DIRECTIONS FOR THIS TASK >> Where in the material does the word "παιδιά" appear? Copy each line that has it.

======

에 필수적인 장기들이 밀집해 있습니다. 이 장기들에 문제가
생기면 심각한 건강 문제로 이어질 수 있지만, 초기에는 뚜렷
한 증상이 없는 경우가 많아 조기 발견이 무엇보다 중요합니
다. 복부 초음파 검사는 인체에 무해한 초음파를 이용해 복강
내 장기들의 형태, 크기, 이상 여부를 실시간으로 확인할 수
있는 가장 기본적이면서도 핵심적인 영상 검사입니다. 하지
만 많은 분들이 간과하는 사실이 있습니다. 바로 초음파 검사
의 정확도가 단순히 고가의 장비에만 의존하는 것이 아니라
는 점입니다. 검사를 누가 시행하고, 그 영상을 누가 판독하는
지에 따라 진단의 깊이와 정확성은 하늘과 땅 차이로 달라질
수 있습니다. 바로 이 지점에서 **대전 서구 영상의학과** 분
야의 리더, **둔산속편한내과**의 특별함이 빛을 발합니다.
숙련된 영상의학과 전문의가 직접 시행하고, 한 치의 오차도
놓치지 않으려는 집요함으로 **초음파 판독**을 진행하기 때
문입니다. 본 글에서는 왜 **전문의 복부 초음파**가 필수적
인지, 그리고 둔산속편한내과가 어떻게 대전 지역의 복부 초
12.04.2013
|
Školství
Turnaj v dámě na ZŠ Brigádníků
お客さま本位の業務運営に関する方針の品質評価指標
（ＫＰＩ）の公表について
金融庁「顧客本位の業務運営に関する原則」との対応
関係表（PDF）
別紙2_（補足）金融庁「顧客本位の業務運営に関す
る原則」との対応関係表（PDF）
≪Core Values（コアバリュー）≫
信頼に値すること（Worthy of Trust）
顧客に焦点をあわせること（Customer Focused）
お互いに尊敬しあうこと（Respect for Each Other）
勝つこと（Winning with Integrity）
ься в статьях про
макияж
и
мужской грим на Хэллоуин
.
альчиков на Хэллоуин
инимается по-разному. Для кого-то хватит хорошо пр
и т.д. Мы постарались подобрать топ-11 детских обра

======

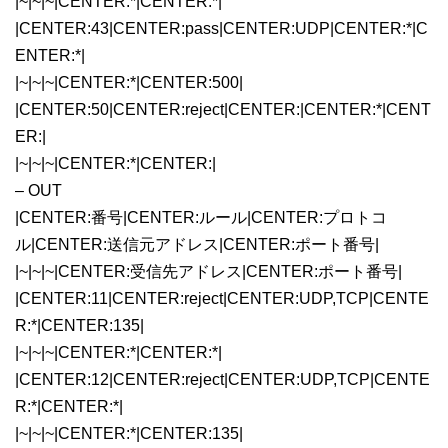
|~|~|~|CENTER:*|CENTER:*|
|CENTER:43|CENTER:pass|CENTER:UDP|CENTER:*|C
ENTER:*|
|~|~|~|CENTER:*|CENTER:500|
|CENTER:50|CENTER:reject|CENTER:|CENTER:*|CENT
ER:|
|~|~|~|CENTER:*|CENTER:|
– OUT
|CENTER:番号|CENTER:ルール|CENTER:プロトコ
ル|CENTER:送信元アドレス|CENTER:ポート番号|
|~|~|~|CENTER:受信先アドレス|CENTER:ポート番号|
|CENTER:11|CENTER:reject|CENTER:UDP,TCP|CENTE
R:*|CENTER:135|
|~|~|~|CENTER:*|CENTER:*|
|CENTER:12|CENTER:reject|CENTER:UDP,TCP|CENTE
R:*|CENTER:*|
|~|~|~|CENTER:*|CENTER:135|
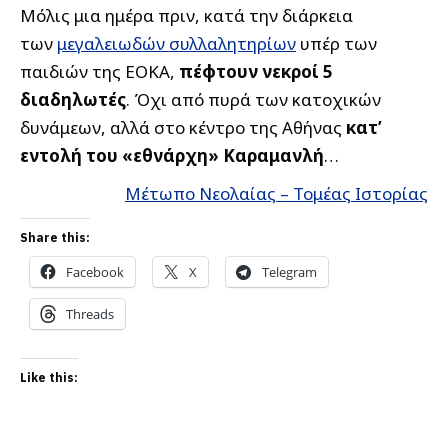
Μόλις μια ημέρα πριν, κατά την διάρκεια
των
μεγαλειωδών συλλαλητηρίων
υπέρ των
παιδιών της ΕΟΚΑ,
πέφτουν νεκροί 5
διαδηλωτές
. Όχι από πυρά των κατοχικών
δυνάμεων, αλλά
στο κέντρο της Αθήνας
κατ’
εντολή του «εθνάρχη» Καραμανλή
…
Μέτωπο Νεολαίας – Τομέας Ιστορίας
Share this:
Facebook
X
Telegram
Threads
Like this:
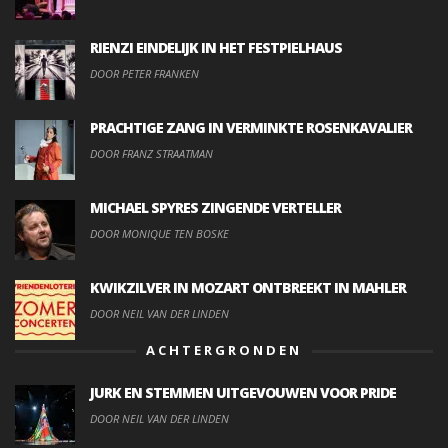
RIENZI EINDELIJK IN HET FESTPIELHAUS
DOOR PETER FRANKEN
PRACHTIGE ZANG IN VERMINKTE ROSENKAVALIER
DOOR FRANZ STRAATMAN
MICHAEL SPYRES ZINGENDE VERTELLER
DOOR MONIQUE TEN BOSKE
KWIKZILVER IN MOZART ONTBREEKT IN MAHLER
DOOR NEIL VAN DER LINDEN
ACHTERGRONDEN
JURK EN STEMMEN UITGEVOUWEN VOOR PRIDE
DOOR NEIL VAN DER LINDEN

======

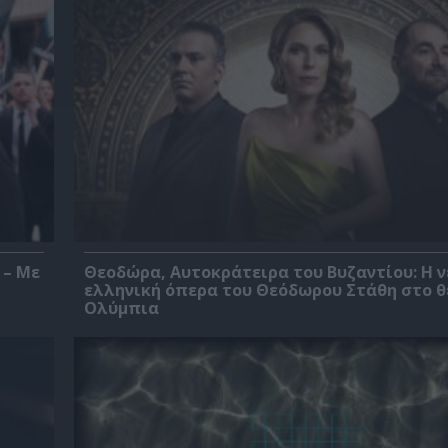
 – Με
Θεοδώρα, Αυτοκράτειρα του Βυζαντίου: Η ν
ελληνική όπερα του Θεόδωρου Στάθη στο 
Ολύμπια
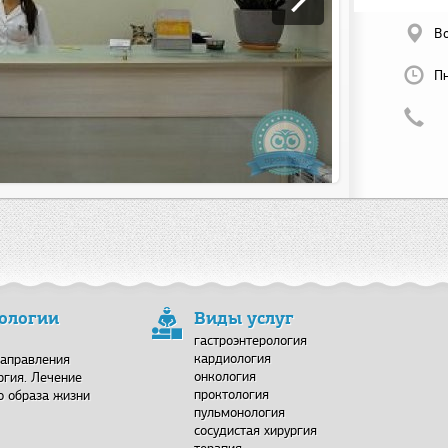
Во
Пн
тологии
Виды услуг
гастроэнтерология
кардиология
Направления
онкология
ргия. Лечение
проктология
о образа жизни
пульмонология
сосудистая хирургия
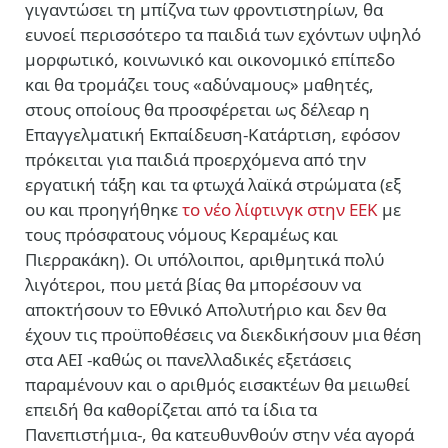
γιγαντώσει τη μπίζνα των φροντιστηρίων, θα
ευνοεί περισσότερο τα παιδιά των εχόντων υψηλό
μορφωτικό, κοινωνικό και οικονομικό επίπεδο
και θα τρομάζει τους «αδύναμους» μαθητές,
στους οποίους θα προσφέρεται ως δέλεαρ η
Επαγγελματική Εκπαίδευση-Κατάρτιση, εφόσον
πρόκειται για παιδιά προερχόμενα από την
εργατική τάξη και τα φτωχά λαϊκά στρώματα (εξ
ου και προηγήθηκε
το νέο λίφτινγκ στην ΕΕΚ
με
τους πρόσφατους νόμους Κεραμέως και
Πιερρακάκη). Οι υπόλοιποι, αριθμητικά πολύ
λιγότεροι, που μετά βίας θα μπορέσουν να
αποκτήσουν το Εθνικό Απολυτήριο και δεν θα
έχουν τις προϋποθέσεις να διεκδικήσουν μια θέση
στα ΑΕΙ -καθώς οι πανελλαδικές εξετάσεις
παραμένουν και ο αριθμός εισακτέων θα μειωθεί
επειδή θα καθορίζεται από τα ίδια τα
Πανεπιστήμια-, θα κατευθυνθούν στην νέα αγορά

======

OUTPUT OF THE TASK >>
ευνοεί περισσότερο τα παιδιά των εχόντων υψηλό
πρόκειται για παιδιά προερχόμενα από την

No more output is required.